__Work required__
From the first line of the entries down to the line with "middle tip: (150, 143)", write out every line exactly; that last line counts, but pictures do not.

[Human pose images with coordinates]
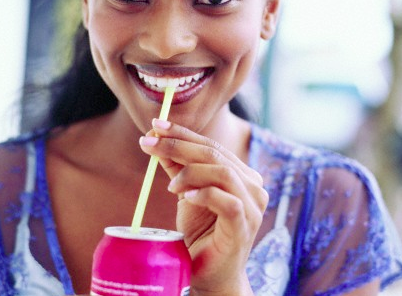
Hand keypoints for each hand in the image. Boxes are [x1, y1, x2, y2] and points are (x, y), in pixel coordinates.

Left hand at [140, 119, 267, 294]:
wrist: (211, 276)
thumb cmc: (202, 235)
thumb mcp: (185, 195)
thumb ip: (177, 168)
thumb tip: (156, 139)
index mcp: (241, 175)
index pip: (212, 146)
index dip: (184, 134)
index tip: (156, 125)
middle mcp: (252, 186)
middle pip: (215, 154)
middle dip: (179, 146)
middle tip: (150, 143)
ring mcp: (252, 206)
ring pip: (222, 173)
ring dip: (190, 172)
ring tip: (170, 186)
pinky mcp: (244, 226)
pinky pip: (228, 202)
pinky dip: (204, 195)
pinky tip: (185, 197)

__Answer to this task__
Hand keypoints for each hand in the image. Boxes are [x1, y1, x2, y2] and points are (x, y), in pixel coordinates.

Left hand at [140, 119, 267, 294]:
wrist: (211, 276)
thumb cmc: (202, 235)
thumb mcp: (185, 195)
thumb ip: (177, 168)
thumb tip: (156, 139)
index mcp: (241, 175)
index pip: (212, 146)
index dip: (184, 134)
index tip: (156, 125)
middle mcp: (252, 186)
middle pip: (215, 154)
middle dip: (179, 146)
middle tip: (150, 143)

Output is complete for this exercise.